● 必須課題 1:
PoCについての本文を読み、次の問いに答えよ。
(a) PoCは何という言葉の頭文字を取ったものか。
(b) PoCが近年注目されているのは、どんな効果があるためか。
(c) 目に見える商品のほかに、PoCが用いられる対象として何が挙げられているか。
● 必須課題 2:
PoCについての本文を、最後の文に続けて書き進めよ。

● 本文:
┌──
PoCは新しい技術や理論などを検証する概念実証を意味した言葉です。新しいアイデアがある時、それが正しくて実現可能なのかを検証する必要があります。そんな時、重要になるのがPoCです。

今回は、PoCの定義や必要になる理由、メリットや具体的な進め方、どんな内容を検証するのか、実施の際のポイントなどを総合的に解説していきます。PoCに関する知識を深めて、新しい技術を形にしていきましょう。

PoCの定義と押さえておきたい3つの基本

新しく考えた技術やアイデアを形にする時、まずはPoCを行います。PoCは失敗のリスクを低減させる効果があるため、近年注目されているのです。この項目では、そんなPoCの定義を含めた押さえておきたい3つの基本をまとめていきます。

PoCとは?

冒頭でも少し解説しましたが、PoCとは新しいアイデアや技術を形にしていくために、事前にそれが正しく機能するかどうか検証する手法を意味します。PoCは「Proof of Concept」の頭文字を取った言葉です。

目に見えるような商品だけでなく、概念や理論などのアイデアにもPoCは用いられます。新しい製品を作り出す時は、その効果を事前に確かめる必要がありますし、失敗した時のリスクも想定しておかなければなりません。
└──
● 抽出した行:
┌──
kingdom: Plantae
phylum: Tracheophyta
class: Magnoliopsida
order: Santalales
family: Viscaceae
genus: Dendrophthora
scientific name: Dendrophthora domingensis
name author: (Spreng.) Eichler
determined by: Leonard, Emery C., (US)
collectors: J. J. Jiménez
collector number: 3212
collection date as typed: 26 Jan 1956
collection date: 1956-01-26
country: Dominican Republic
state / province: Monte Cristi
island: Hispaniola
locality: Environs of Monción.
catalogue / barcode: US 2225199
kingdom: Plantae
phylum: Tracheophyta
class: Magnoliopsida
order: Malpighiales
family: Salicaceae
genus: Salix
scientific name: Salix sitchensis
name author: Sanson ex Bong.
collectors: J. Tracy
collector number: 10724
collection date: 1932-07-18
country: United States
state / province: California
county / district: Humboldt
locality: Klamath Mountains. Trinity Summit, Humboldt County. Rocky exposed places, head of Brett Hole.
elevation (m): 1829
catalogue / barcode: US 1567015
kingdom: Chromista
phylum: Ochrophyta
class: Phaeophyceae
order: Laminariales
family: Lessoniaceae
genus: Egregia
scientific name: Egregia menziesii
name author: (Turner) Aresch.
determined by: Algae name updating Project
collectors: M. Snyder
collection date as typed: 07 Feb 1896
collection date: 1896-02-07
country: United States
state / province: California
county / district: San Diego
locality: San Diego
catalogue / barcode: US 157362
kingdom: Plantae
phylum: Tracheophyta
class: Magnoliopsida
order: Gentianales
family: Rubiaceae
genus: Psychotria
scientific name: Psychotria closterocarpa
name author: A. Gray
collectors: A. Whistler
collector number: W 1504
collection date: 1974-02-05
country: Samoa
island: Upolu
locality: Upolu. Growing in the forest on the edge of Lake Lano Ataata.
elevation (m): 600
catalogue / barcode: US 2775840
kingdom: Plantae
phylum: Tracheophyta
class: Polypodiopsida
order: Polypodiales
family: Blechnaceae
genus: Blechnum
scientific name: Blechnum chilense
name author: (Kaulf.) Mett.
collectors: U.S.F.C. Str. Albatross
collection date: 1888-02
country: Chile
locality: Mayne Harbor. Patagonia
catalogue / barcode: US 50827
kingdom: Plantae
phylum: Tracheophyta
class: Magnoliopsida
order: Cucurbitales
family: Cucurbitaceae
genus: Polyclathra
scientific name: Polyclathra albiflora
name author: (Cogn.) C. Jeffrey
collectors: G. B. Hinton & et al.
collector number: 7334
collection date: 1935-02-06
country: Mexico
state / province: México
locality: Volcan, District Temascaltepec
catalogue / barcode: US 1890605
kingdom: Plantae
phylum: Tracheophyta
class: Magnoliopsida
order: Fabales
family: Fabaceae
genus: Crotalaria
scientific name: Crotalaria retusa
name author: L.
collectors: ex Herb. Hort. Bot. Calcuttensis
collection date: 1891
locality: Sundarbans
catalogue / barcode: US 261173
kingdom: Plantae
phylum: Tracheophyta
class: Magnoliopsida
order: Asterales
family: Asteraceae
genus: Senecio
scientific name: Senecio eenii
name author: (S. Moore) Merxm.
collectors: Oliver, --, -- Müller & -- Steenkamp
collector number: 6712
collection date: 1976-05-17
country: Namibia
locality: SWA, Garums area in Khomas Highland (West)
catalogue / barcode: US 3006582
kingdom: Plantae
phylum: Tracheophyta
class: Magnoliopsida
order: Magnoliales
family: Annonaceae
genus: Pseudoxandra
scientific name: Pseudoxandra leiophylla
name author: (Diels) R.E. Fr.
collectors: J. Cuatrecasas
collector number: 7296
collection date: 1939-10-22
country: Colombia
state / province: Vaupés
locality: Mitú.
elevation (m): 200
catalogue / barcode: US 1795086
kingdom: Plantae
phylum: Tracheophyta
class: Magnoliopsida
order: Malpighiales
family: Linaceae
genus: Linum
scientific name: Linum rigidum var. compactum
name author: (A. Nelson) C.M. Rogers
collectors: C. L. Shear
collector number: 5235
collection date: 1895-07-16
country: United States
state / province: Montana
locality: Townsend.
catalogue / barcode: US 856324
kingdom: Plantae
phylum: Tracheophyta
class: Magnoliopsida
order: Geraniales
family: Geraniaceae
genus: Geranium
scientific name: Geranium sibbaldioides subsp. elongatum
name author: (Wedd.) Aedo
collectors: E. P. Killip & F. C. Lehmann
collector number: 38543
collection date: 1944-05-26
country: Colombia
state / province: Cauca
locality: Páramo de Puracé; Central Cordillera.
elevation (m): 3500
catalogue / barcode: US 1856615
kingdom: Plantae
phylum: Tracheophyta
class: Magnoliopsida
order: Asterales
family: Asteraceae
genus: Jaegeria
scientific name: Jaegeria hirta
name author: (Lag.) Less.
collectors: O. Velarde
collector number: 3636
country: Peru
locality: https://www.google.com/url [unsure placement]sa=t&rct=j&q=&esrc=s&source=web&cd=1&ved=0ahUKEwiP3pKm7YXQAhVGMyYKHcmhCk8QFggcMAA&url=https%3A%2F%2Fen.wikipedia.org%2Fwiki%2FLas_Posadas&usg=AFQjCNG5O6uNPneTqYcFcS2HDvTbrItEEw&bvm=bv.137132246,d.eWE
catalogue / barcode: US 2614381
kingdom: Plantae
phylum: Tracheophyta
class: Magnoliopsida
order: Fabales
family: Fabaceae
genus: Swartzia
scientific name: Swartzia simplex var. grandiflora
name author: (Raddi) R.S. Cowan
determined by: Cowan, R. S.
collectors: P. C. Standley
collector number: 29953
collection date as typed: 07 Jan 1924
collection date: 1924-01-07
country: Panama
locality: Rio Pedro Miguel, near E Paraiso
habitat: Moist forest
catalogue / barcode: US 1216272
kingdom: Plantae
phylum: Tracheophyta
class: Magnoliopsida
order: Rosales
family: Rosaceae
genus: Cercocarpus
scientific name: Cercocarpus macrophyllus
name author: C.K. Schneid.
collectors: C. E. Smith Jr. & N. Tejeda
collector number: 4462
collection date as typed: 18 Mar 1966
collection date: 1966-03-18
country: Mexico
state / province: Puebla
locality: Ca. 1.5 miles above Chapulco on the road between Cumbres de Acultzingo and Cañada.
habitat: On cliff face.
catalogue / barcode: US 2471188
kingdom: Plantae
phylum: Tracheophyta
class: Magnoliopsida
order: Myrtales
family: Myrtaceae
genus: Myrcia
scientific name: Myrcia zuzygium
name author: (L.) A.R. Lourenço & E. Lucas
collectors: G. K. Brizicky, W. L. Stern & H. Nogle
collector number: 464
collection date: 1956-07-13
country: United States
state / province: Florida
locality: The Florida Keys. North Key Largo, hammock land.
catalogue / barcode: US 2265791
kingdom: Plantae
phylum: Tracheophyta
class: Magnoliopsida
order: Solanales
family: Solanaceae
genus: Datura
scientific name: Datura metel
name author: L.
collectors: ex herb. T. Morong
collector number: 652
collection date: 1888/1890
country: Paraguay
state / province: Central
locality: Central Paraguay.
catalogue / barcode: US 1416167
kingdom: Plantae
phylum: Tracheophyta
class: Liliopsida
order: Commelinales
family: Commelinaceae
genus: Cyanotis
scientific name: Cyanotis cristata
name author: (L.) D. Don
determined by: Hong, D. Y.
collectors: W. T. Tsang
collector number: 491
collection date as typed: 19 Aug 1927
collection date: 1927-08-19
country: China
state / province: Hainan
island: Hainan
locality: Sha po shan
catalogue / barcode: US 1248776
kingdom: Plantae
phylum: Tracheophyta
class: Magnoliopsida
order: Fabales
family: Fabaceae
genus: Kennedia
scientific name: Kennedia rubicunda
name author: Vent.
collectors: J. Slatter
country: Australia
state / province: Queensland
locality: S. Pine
└──
● 結果 1:
(a) Proof of Concept
(b) 失敗のリスクを低減させる効果
(c) 概念や理論などのアイデア

● 結果 2:
そのような時に、PoCはとても有効な手法として使えます。ここ数年、PoCという手法が浸透してきて、ビジネスシーンで重要な意味を持つようになりました。

PoCと関連する用語との違い

PoCは概念実証と訳される場合が多いですが、似たような言葉で実証実験があります。PoCと実証実験は同じような文脈で使われるケースもあるのですが、厳密には別々の意味があるのです。

PoCは新しく考えた概念や技術などが、実現可能なのかどうかを検証します。これに対し、実証実験は製品の問題を洗い出すのが目的です。

ここに2つの言葉の違いがあるのですが、PoCを行い問題や課題が明らかになる場合もあります。実際のところ、PoCと実証実験の間には、明確な線引きはありませんので覚えておくといいでしょう。

さらにプロトタイプという言葉があります。プロトタイプは考え出されたアイデアが、実現可能であって、効果があると判断された時に作る試作品です。ゴールがすでに決められていて、その最終確認を行うのがプロトタイプの作成になります。

PoCでその製品やアイデアが実現可能なのかどうか確認した後、プロトタイプの作成をするという流れになるので、こちらも覚えておきましょう。

PoCを実施する目的

近年は様々な業界でPoCが行われるようになりました。その理由は主に3つあります。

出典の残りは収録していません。